Activity ::
Images excluded, repeat each entry below exactly.

Given data ::
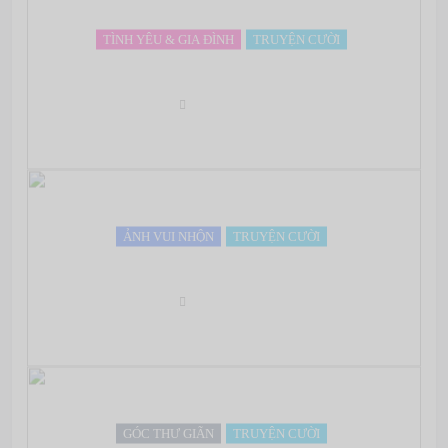
TÌNH YÊU & GIA ĐÌNH
TRUYỆN CƯỜI
Nhật ký của chồng
May 07, 2022
ẢNH VUI NHỘN
TRUYỆN CƯỜI
Tôn giáo nào nhiều tín đồ nhất trên thế giới?
May 07, 2022
GÓC THƯ GIÃN
TRUYỆN CƯỜI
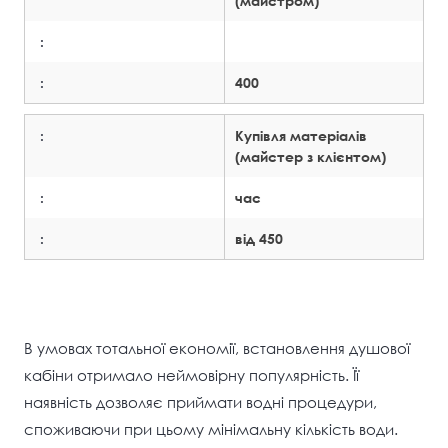
(майстром)
:
:
400
:
Купівля матеріалів
(майстер з клієнтом)
:
час
:
від 450
В умовах тотальної економії, встановлення душової
кабіни отримало неймовірну популярність. Її
наявність дозволяє приймати водні процедури,
споживаючи при цьому мінімальну кількість води.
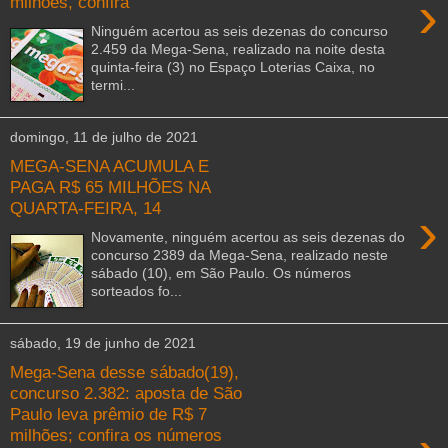
›
milhões, confira
Ninguém acertou as seis dezenas do concurso
2.459 da Mega-Sena, realizado na noite desta
quinta-feira (3) no Espaço Loterias Caixa, no
termi...
domingo, 11 de julho de 2021
MEGA-SENA ACUMULA E
PAGA R$ 65 MILHÕES NA
QUARTA-FEIRA, 14
›
Novamente, ninguém acertou as seis dezenas do
concurso 2389 da Mega-Sena, realizado neste
sábado (10), em São Paulo. Os números
sorteados fo...
sábado, 19 de junho de 2021
Mega-Sena desse sábado(19),
concurso 2.382: aposta de São
Paulo leva prêmio de R$ 7
milhões; confira os números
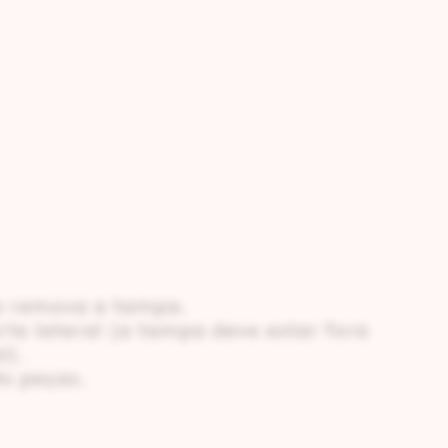
 e remova a tampa.
te lateral (a tampa deve estar fora
l).
ês peças.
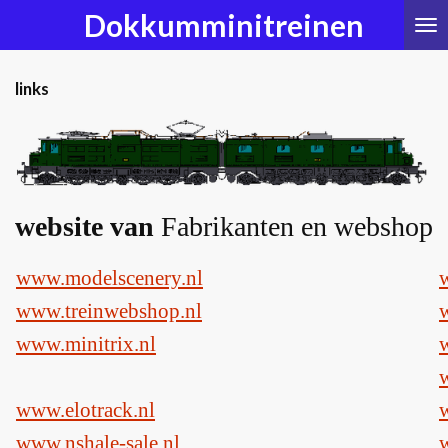
Dokkumminitreinen
Ga
direct
naar
de
links
hoofdinhoud
website van
Fabrikanten en webshop
www.modelscenery.nl
www.treinwebshop.nl
www.minitrix.nl
www.elotrack.nl
www.nshale-sale.nl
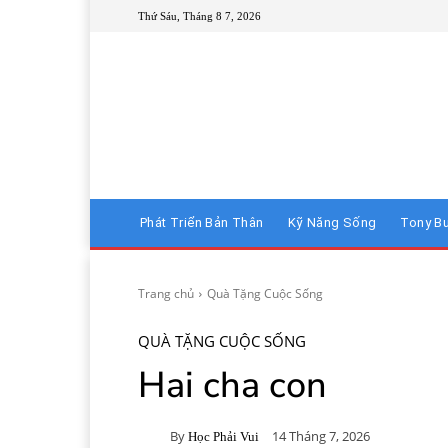
Thứ Sáu, Tháng 8 7, 2026
Phát Triển Bản Thân
Kỹ Năng Sống
Tony B
Trang chủ
Quà Tặng Cuộc Sống
QUÀ TẶNG CUỘC SỐNG
Hai cha con
By
14 Tháng 7, 2026
Học Phải Vui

Response box ::
TÌNH YÊU & GIA ĐÌNH
TRUYỆN CƯỜI
Nhật ký của chồng
May 07, 2022
ẢNH VUI NHỘN
TRUYỆN CƯỜI
Tôn giáo nào nhiều tín đồ nhất trên thế giới?
May 07, 2022
GÓC THƯ GIÃN
TRUYỆN CƯỜI
(майстром)
:
:
400
:
Купівля матеріалів
(майстер з клієнтом)
:
час
:
від 450
В умовах тотальної економії, встановлення душової
кабіни отримало неймовірну популярність. Її
наявність дозволяє приймати водні процедури,
споживаючи при цьому мінімальну кількість води.
›
milhões, confira
Ninguém acertou as seis dezenas do concurso
2.459 da Mega-Sena, realizado na noite desta
quinta-feira (3) no Espaço Loterias Caixa, no
termi...
domingo, 11 de julho de 2021
MEGA-SENA ACUMULA E
PAGA R$ 65 MILHÕES NA
QUARTA-FEIRA, 14
›
Novamente, ninguém acertou as seis dezenas do
concurso 2389 da Mega-Sena, realizado neste
sábado (10), em São Paulo. Os números
sorteados fo...
sábado, 19 de junho de 2021
Mega-Sena desse sábado(19),
concurso 2.382: aposta de São
Paulo leva prêmio de R$ 7
milhões; confira os números
 e remova a tampa.
te lateral (a tampa deve estar fora
l).
ês peças.
Dokkumminitreinen
Ga
direct
naar
de
links
hoofdinhoud
website van
Fabrikanten en webshop
www.modelscenery.nl
www.treinwebshop.nl
www.minitrix.nl
www.elotrack.nl
www.nshale-sale.nl
Thứ Sáu, Tháng 8 7, 2026
Phát Triển Bản Thân
Kỹ Năng Sống
Tony B
Trang chủ
Quà Tặng Cuộc Sống
QUÀ TẶNG CUỘC SỐNG
Hai cha con
By
14 Tháng 7, 2026
Học Phải Vui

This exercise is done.